Перед входом сотрудники агентства «Глория» напряглись, предвидя выяснение отношений с охраной. «Чего? Частное охранное предприятие? А вам зачем? А вы к кому?» – и прочая белиберда, как оно нередко бывает. Однако толстомясая тетя в форме, уныло парившаяся в стеклянной будке возле двери, как ни удивительно, едва взглянула на их удостоверения и удостоила частных сыщиков радушной улыбкой:
– Проходите, проходите! Что ж вы опоздали? Конференция уже сорок минут идет. Скоро перерыв.
– Нам к Дмитрию Шиллеру, – попытался внести ясность Плетнев, но даже это не заставило насторожиться охранницу:
– Дмитрий Андреевич как раз делает доклад. Вам в актовый зал: прошу вас, вот сюда по лестнице и налево.

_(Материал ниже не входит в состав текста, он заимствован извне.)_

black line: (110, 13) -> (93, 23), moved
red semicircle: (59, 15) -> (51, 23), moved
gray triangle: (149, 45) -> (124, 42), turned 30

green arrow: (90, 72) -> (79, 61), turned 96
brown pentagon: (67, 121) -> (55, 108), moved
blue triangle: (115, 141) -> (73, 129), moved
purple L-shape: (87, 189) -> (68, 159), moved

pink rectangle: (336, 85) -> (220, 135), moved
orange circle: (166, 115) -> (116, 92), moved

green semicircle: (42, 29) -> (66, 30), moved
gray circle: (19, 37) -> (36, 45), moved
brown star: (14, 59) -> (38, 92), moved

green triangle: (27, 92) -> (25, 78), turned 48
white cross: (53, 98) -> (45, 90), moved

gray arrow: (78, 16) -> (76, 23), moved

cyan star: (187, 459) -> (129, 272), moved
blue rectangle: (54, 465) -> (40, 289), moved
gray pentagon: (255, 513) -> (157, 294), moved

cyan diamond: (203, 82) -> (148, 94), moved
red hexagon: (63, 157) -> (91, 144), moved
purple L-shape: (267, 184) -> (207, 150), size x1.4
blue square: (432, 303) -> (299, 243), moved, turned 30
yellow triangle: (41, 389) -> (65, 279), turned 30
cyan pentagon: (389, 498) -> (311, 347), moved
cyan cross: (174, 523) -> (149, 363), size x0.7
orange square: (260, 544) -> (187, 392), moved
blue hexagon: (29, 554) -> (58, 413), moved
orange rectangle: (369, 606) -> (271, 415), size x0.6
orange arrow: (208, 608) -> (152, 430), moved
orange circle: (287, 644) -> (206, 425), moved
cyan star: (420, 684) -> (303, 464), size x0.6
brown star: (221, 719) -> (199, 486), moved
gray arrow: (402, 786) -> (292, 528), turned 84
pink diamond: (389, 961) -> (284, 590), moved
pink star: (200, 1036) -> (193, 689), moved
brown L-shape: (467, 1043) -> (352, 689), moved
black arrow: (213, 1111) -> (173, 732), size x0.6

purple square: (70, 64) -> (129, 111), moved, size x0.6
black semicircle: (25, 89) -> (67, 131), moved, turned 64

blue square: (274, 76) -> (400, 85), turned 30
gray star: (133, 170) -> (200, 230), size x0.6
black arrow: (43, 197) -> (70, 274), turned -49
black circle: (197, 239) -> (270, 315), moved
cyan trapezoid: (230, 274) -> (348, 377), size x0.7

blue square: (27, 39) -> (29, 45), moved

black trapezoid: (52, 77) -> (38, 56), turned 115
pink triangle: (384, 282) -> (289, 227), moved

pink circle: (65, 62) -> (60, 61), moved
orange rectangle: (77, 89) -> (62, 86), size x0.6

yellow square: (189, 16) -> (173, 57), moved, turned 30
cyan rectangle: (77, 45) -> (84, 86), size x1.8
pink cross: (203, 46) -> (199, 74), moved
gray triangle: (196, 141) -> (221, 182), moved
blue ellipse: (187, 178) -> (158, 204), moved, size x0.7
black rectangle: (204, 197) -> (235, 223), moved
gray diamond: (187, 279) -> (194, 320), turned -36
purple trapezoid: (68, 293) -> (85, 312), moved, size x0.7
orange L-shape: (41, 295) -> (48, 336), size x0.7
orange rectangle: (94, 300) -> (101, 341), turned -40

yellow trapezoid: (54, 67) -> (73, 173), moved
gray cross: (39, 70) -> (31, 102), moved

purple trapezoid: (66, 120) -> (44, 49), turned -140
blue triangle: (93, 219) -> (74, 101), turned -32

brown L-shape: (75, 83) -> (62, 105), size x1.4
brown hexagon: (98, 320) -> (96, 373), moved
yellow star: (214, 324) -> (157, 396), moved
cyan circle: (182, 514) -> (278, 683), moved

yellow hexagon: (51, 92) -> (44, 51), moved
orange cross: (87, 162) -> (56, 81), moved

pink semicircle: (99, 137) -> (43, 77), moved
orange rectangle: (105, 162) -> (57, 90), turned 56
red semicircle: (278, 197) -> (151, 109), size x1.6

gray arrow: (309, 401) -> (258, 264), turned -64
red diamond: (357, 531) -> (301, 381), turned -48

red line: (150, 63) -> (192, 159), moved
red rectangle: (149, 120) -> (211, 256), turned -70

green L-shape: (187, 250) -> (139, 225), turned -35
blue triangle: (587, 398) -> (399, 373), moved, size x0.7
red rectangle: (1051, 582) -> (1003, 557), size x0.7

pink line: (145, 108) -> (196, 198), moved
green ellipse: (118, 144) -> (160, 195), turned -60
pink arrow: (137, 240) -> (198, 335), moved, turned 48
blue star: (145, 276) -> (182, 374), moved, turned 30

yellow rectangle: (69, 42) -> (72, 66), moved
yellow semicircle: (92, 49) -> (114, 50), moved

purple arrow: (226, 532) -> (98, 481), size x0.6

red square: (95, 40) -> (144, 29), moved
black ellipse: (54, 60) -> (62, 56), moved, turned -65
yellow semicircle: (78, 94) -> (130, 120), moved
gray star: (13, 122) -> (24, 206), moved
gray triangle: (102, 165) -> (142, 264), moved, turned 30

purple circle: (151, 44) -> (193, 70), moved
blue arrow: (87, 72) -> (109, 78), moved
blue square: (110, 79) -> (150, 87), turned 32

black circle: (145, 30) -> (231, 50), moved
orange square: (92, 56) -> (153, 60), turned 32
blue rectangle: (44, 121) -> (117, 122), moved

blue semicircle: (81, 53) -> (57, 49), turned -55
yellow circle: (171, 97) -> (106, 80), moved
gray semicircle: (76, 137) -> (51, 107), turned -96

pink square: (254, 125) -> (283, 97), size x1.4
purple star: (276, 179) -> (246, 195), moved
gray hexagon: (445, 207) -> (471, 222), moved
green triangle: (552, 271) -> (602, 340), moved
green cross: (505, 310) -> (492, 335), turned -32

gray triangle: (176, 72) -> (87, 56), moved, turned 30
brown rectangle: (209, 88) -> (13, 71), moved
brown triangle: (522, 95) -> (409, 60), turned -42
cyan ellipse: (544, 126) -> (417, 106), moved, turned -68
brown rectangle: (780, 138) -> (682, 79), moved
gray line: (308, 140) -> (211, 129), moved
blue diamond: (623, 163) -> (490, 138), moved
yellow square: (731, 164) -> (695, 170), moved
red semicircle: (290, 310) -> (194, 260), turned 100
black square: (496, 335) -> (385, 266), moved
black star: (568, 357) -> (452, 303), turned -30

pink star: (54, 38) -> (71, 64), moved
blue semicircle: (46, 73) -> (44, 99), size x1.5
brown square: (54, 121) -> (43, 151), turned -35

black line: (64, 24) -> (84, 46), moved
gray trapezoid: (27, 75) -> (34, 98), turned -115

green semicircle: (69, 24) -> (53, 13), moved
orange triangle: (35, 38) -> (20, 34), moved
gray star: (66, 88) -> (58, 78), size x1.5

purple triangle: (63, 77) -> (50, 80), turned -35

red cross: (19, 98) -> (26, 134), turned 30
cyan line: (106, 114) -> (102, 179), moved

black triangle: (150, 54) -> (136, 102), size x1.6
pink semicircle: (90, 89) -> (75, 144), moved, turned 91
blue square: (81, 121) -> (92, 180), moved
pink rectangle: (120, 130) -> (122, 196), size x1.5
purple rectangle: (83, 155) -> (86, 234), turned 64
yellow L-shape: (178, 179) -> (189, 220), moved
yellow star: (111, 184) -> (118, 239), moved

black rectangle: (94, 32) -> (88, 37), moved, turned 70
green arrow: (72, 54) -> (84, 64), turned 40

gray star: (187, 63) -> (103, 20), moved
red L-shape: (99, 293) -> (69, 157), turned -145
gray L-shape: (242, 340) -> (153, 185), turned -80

Поднявшись по лестнице, как бы перенесенной сюда из провинциального оперного театра (да-а, в нехилых условиях трудятся рекламщики!), Плетнев и Щеткин взобрались на второй (по высоте скорее третий) этаж и просочились в дверь, из-за которой доносился размеренный лекторский голос. Дверь за ними захлопнулась, и частные сыщики потеряли ориентацию в пространстве. Точнее, они угодили в совершенно новое для них, ранее непредставимое пространство, где наступил разлад между органами чувств. Слух подсказывал Антону и Пете, что они находятся в зале, битком набитом людьми, издававшими восторженный шепоток. А зрение вовсю заявляло, что их окружает безграничное, подернутое туманом пространство, в котором, сами по себе, лишенные какой-либо поддержки, парили буквы: «ALIEN». Буквы переливались оттенками красного цвета, то ударяясь в розовость, то сползая в глубокий кармин, и казались такими объемными, что их хотелось подержать в руках, погладить, повертеть между пальцами, как эластичное кольцо для укрепления кисти… Петя с наивностью ребенка, не желающего верить, что диктор не сидит в телеящике, попытался дотронуться до ближайшей к нему буквы «I», но его пальцы ухватили пустоту. Туманную пустоту, рассеянную в воздухе и создающую иллюзию наполненности.